Pada berita yang ditulis Ocean Week sebelumnya, Kemenhub menjanjikan Petunjuk Teknis (Juknis) dan Petunjuk Pelaksanaan (Juklak) PM 53 tahun 2018 tentang kelaikan petikemas dan berat kotor petikemas terverifikasi akan diumumkan pada bula November mendatang. Mengingat sampai sekarang, bagaimana teknis pelaksanaan di lapangan masih masih diperdebatkan. Terutama soal siapa yang bakal membayar atas beban pemeriksaan petikemas tersebut.
Wakil Ketua Umum I DPP Indonesian National Shipowners Association (INSA) Witono Soeprapto saat dihadapan wartawan di Kantor INSA, menyatakan asosiasi pelayaran ini tidak ingin ada biaya tambahan yang ditimbulkan oleh verifikasi ulang kelaikan kontainer. “INSA akan terus memantau pembentukan aturan teknis Permenhub No PM 53/2018 yang menurut rencana terbit November mendatang,” ungkapnya.
Dalam PM 53 tersebut, Pasal 68, ujarnya, peti kemas lama yang telah diuji dan disetujui oleh badan klasifikasi asing atau organisasi di luar negeri atau pemerintah negara lain yang diakui IMO, dibebaskan dari pemeriksaan dan pengujian kontainer di Indonesia.
Sementara itu, Dhany Novianto, General Manager Mediterranean Shipping Company (MSC), pelayaran asing yang bermarkas di Jenewa Swiss menyatakan, pebisnis pelayaran asing di Indonesia merasa khawatir akan rencana pemerintah yang membebankan biaya inspeksi kontainer kepada shipping line. Karena hal itu membuat ongkos logistik menjadi semakin mahal, dan itu tidak sejalan dengan program Presiden Jokowi yang selalu menginginkan cost logistik dapat ditekan.
“Semua petikemas yang kami gunakan untuk angkutan barang ke Indonesia, semua layak laut (pakai). Kami sangat menjaga kepercayaan publik. Kami mendengar, pemerintah (Kemenhub) akan fokus pada verifikasi ulang kontainer luar negeri pada saat pelaksanaan PM 53/2018 di awal Januari 2019 nanti. Ini akan menjadikan Indonesia kurang bisa bersaing dan tidak menarik buat para investor,” kata Dhany kepada Ocean Week, Kamis (11/10) pagi.

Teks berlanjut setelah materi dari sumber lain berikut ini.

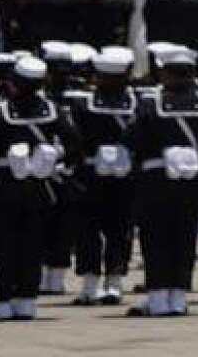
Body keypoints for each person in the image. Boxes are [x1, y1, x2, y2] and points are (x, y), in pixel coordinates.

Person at [0, 55, 70, 321]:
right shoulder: (53, 111)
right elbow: (74, 145)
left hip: (4, 184)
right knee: (32, 245)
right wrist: (52, 161)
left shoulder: (0, 112)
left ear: (14, 83)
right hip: (38, 185)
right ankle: (27, 299)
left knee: (1, 245)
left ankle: (2, 301)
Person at [126, 45, 198, 317]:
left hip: (155, 179)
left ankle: (157, 297)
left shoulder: (148, 103)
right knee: (184, 237)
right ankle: (178, 297)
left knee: (155, 238)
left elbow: (132, 140)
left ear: (165, 73)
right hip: (191, 180)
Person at [64, 46, 137, 305]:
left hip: (95, 175)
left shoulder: (82, 103)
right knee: (113, 229)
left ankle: (94, 284)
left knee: (94, 230)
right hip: (115, 175)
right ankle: (110, 283)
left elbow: (73, 141)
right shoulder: (137, 103)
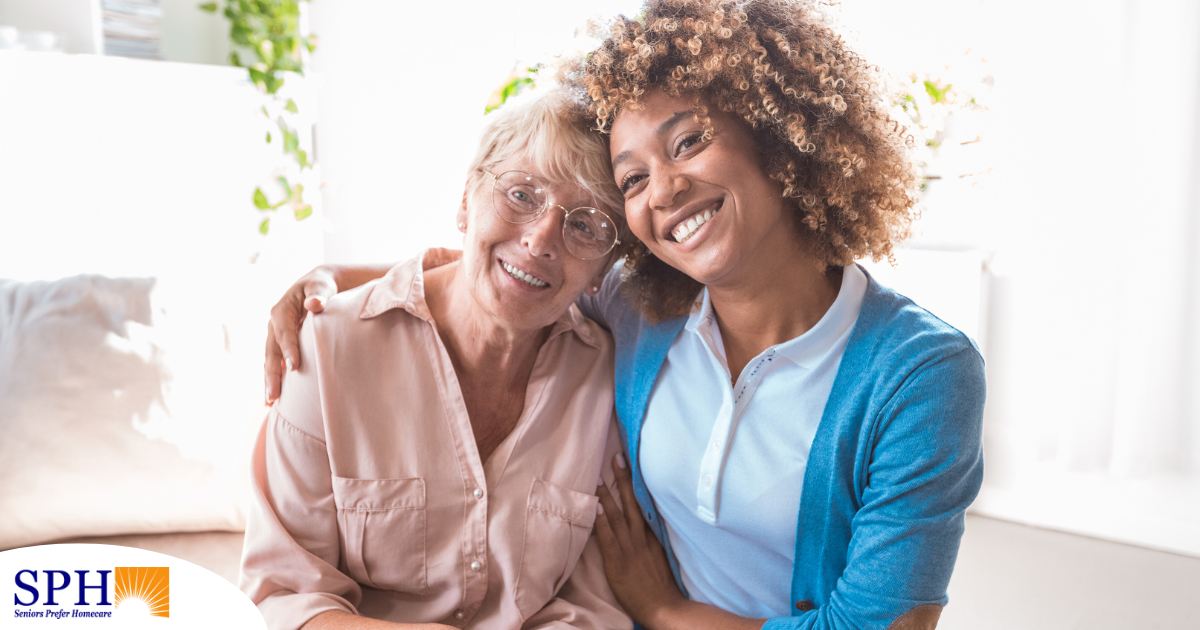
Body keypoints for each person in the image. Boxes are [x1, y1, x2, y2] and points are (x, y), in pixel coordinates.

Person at [264, 1, 986, 629]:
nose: (664, 190)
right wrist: (330, 280)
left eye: (689, 141)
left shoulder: (920, 374)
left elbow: (883, 627)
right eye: (632, 178)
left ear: (778, 134)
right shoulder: (644, 310)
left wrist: (665, 611)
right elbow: (506, 266)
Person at [240, 87, 635, 630]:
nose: (542, 240)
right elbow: (284, 598)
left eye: (585, 225)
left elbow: (591, 607)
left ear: (604, 268)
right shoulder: (329, 350)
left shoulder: (606, 378)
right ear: (467, 198)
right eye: (522, 194)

Jadi, ungkap Dhany, kebiasaan pada mekanisme pasar, setiap ada tambahan biaya operasional, baik karena kenaikan harga komponen, atau karena kebijakan pemerintah, yang terdampak pada akhirnya adalah cargo owner, eksportir maupun importir. “Akhirnya berujung pada masyarakat, harga jadi naik,” ujarnya lagi.

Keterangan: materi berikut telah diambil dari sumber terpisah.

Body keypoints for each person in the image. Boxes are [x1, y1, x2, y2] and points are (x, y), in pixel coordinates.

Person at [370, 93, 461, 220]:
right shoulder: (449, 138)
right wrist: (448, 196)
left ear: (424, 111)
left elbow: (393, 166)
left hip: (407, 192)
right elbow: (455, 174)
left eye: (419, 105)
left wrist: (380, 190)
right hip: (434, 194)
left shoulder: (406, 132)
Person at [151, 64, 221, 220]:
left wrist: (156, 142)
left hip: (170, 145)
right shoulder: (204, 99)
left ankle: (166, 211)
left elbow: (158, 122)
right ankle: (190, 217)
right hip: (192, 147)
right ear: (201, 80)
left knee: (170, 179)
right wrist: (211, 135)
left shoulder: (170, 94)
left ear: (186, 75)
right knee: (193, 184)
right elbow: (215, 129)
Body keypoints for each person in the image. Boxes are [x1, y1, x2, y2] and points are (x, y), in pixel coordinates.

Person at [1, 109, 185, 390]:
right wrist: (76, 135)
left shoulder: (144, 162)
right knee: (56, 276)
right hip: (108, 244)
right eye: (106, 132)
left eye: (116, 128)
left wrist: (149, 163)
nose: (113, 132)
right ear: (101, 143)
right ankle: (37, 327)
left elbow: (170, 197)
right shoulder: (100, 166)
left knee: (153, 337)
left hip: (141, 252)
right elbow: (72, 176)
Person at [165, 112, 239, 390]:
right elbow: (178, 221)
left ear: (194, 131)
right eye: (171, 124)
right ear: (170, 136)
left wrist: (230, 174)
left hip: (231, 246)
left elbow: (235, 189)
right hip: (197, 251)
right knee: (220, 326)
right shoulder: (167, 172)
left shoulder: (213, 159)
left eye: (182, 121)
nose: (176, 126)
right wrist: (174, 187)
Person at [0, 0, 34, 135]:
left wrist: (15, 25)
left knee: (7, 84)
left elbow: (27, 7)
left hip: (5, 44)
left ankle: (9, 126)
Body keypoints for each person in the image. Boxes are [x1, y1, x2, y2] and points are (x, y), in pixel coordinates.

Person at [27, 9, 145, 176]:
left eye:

Menurut dia, setiap shipping line mayoritas sudah mempunyai prosedur penetapan kelaikan kontainer masing-masing, dengan memberlakukan pengujian, pemeliharaan, dan perbaikan menurut standard the Institute of International Container Lessor (IICL) yang dilakukan oleh depo-depo yang ditunjuk pelayaran. Dia mencontohkan, untuk MSC juga menunjuk depo yang memiliki standard IICL dan verifikasi berkala dilakukan dengan menempelkan stiker ACEP [Approved Continuous Examination Program] yang sudah di-approved dan diverifikasi.

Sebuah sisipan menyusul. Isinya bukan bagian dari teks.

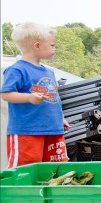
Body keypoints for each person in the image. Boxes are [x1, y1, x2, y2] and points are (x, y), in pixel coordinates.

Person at [1, 22, 69, 168]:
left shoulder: (48, 71)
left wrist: (61, 118)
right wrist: (29, 97)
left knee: (55, 171)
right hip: (27, 132)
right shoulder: (17, 69)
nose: (54, 48)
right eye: (52, 45)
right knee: (24, 171)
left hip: (52, 130)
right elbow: (6, 94)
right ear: (37, 46)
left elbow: (54, 98)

“Kami menjamin peti kemas kami telah memenuhi standard Organisasi Maritim Dunia (IMO) dan diverifikasi ulang oleh badan internasional asing setiap 5 tahun,” tagsnya.
Dhany juga menilai wajar terhadap peraturan Kemenhub mengenai verifikasi ulang terhadap petikemas, karena untuk keselamatan pelayaran. “Cuma masalahnya siapa yang akan membayar untuk itu,” tanyanya.
Sebelumnya, Dirjen Hubla Agus Purnomo kepada pers menyatakan, bahwa Juknis dan Juklak PM 53/2018 setidaknya pada November sudah diumumkan. “Untuk tahap awal verifikasi ulang terhadap petikemas sesuai PM 53 akan fokus pada petikemas luar negeri, karena kalau petikemas dalam negeri lebih mudah pengawasannya,” katanya usai membuka FGD soal PM 53/2018 di Jakarta, beberapa waktu lalu.
Seperti diketahi bahwa Ginsi sudah pernah menyatakan jika pihaknya (importir) tidak mau membayar terhadap beban biaya yang muncul atas verifikasi ulang petikemas sesuai PM 53. (wan/**)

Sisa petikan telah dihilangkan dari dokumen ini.